[Start of section]

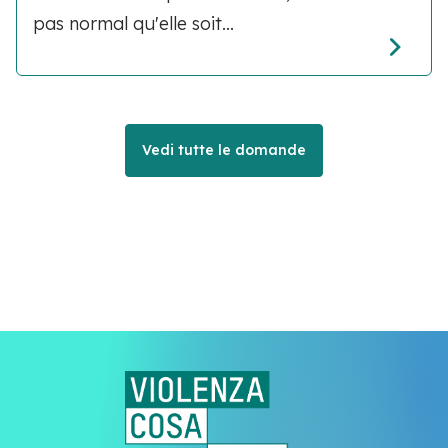
pas normal qu'elle soit...
Vedi tutte le domande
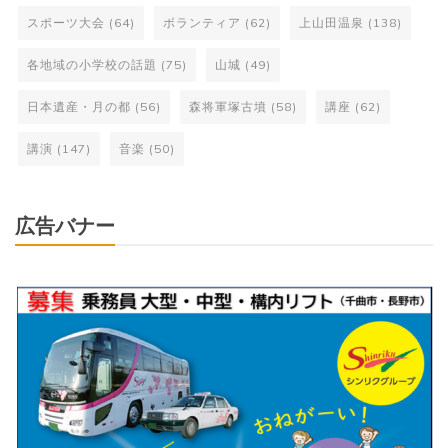
スポーツ大会
(64)
ボランティア
(62)
上山田温泉
(138)
各地域の小学校の話題
(75)
山城
(49)
日本遺産・月の都
(56)
森将軍塚古墳
(58)
講座
(62)
講演
(147)
音楽
(50)
広告バナー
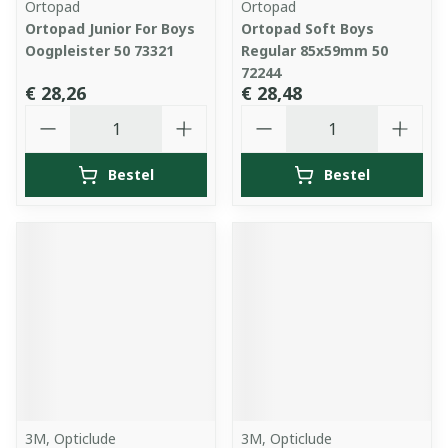
Ortopad
Ortopad
Ortopad Junior For Boys
Ortopad Soft Boys
Oogpleister 50 73321
Regular 85x59mm 50
72244
€ 28,26
€ 28,48
Aantal
Aantal
Bestel
Bestel
3M, Opticlude
3M, Opticlude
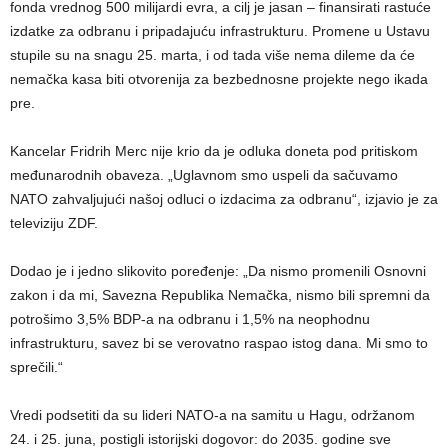
fonda vrednog 500 milijardi evra, a cilj je jasan – finansirati rastuće
izdatke za odbranu i pripadajuću infrastrukturu. Promene u Ustavu
stupile su na snagu 25. marta, i od tada više nema dileme da će
nemačka kasa biti otvorenija za bezbednosne projekte nego ikada
pre.
Kancelar Fridrih Merc nije krio da je odluka doneta pod pritiskom
međunarodnih obaveza. „Uglavnom smo uspeli da sačuvamo
NATO zahvaljujući našoj odluci o izdacima za odbranu“, izjavio je za
televiziju ZDF.
Dodao je i jedno slikovito poređenje: „Da nismo promenili Osnovni
zakon i da mi, Savezna Republika Nemačka, nismo bili spremni da
potrošimo 3,5% BDP-a na odbranu i 1,5% na neophodnu
infrastrukturu, savez bi se verovatno raspao istog dana. Mi smo to
sprečili.“
Vredi podsetiti da su lideri NATO-a na samitu u Hagu, održanom
24. i 25. juna, postigli istorijski dogovor: do 2035. godine sve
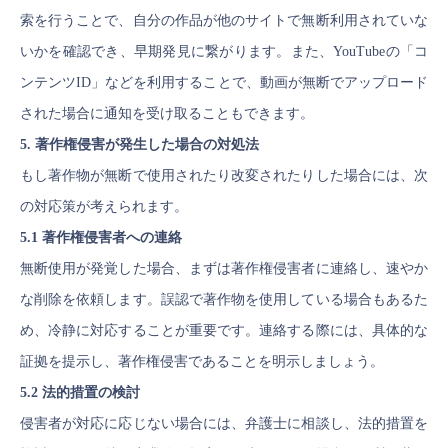
索を行うことで、自分の作品が他のサイトで無断利用されていな
いかを確認でき、早期発見に繋がります。また、YouTubeの「コ
ンテンツID」などを利用することで、動画が無断でアップロード
された場合に通知を受け取ることもできます。
5. 著作権侵害が発生した場合の対処法
もし著作物が無断で使用されたり改変されたりした場合には、次
の対応策が考えられます。
5.1 著作権侵害者への連絡
無断使用が発覚した場合、まずは著作権侵害者に連絡し、速やか
な削除を依頼します。誤認で著作物を使用している場合もあるた
め、冷静に対応することが重要です。連絡する際には、具体的な
証拠を提示し、著作権侵害であることを明示しましょう。
5.2 法的措置の検討
侵害者が対応に応じない場合には、弁護士に相談し、法的措置を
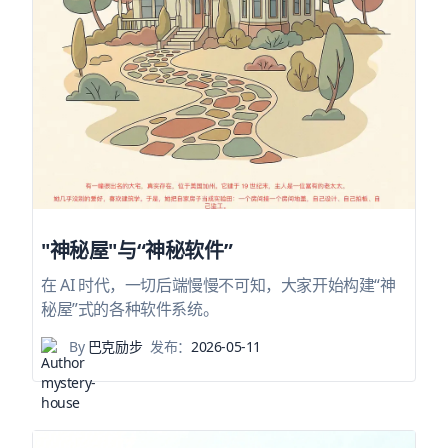
"神秘屋"与“神秘软件”
在 AI 时代，一切后端慢慢不可知，大家开始构建“神
秘屋”式的各种软件系统。
By
巴克励步
发布：
2026-05-11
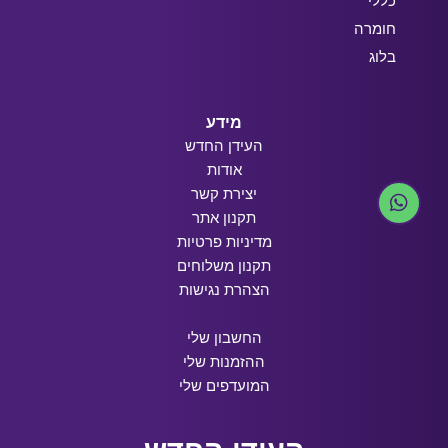
כללי
חומרה
בלוג
מידע
העידן החדש
אודות
יצירת קשר
תקנון אתר
מדיניות פרטיות
תקנון משלוחים
הצהרת נגישות
החשבון שלי
ההזמנות שלי
המועדפים שלי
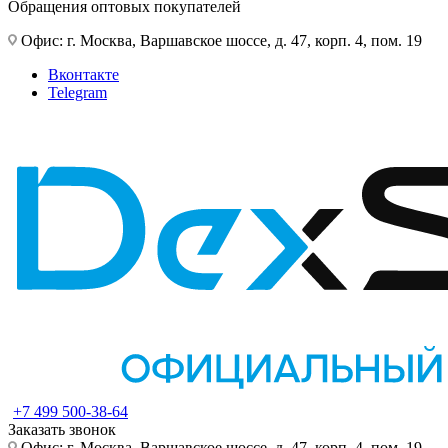
Обращения оптовых покупателей
Офис: г. Москва, Варшавское шоссе, д. 47, корп. 4, пом. 19
Вконтакте
Telegram
+7 499 500-38-64
Заказать звонок
Офис: г. Москва, Варшавское шоссе, д. 47, корп. 4, пом. 19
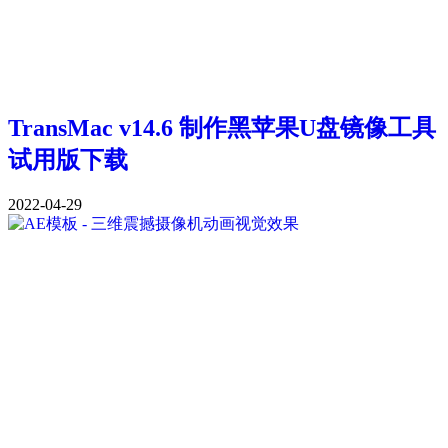
TransMac v14.6 制作黑苹果U盘镜像工具
试用版下载
2022-04-29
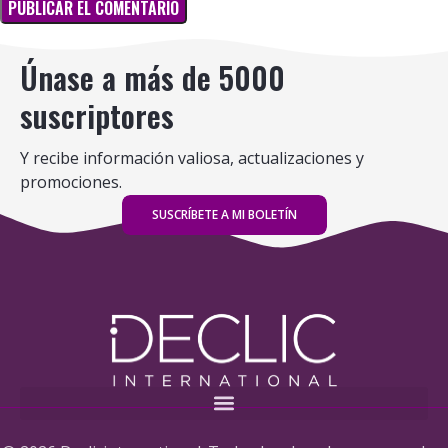
Únase a más de 5000
suscriptores
Y recibe información valiosa, actualizaciones y
promociones.
SUSCRÍBETE A MI BOLETÍN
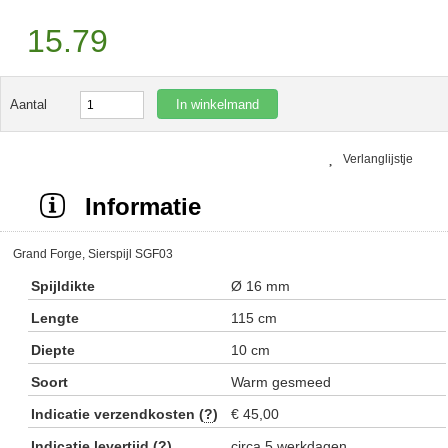
15.79
In winkelmand
Aantal
Verlanglijstje
Informatie
Grand Forge, Sierspijl SGF03
Spijldikte
Ø 16 mm
Lengte
115 cm
Diepte
10 cm
Soort
Warm gesmeed
Indicatie verzendkosten (
?
)
€ 45,00
Indicatie levertijd (
?
)
circa 5 werkdagen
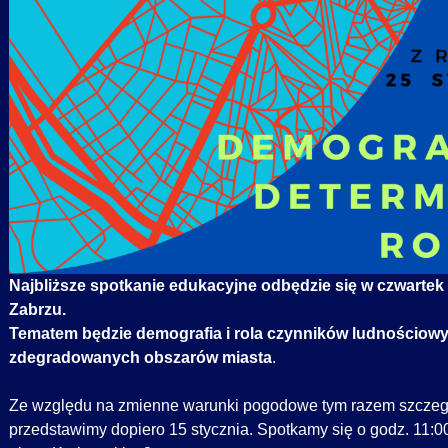
Najbliższe spotkanie edukacyjne odbędzie się w czwartek 
Zabrzu.
Tematem będzie demografia i rola czynników ludnościow
zdegradowanych obszarów miasta
.
Ze względu na zmienne warunki pogodowe tym razem szczeg
przedstawimy dopiero 15 stycznia. Spotkamy się o godz. 11:00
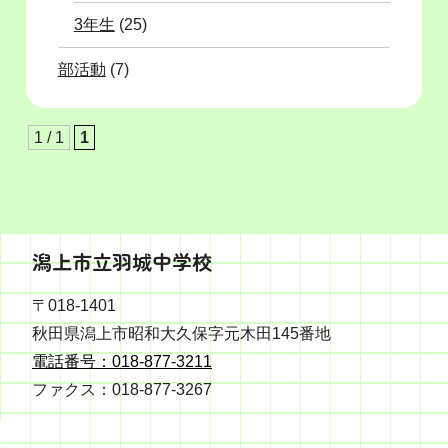
3年生
(25)
部活動
(7)
1 / 1
1
潟上市立羽城中学校
〒018-1401
秋田県潟上市昭和大久保字元木田145番地
電話番号：018-877-3211
ファクス：018-877-3267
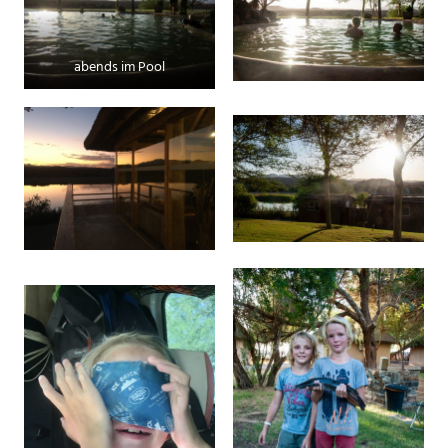
abends im Pool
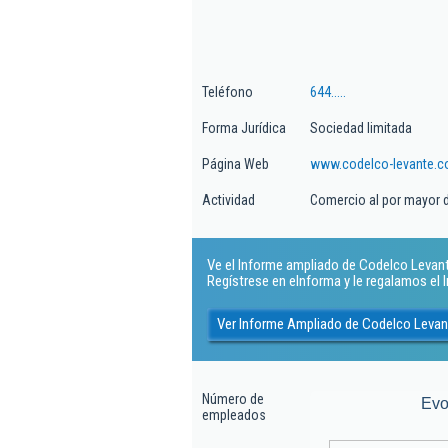
Teléfono
644.....
Forma Jurídica
Sociedad limitada
Página Web
www.codelco-levante.
Actividad
Comercio al por mayor de
Ve el Informe ampliado de Codelco Levante 
Regístrese en eInforma y le regalamos el
Ver Informe Ampliado de Codelco Levan
Número de
Evo
empleados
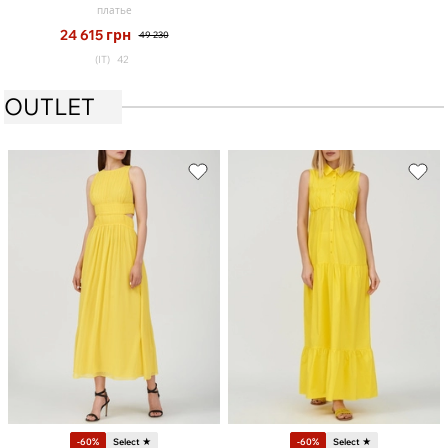
платье
24 615
грн
49 230
(IT)
42
OUTLET
-60%
Select ★
-60%
Select ★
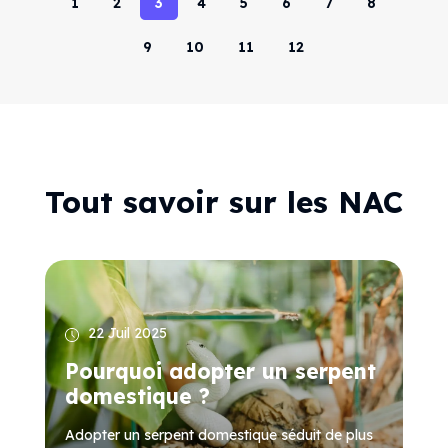
1
2
3
4
5
6
7
8
9
10
11
12
Tout savoir sur les NAC
22 Juil 2025
Pourquoi adopter un serpent
domestique ?
Adopter un serpent domestique séduit de plus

[End of section]

→ TASK: In the records above, find the line containing "Regular 85x59mm 50" and the line containing "izdatke za odbranu", then give both of them again word for word along with every line between. Omit any pictures.

→ OUTPUT FOR THIS TASK:
Regular 85x59mm 50
72244
€ 28,26
€ 28,48
Aantal
Aantal
Bestel
Bestel
3M, Opticlude
3M, Opticlude
fonda vrednog 500 milijardi evra, a cilj je jasan – finansirati rastuće
izdatke za odbranu i pripadajuću infrastrukturu. Promene u Ustavu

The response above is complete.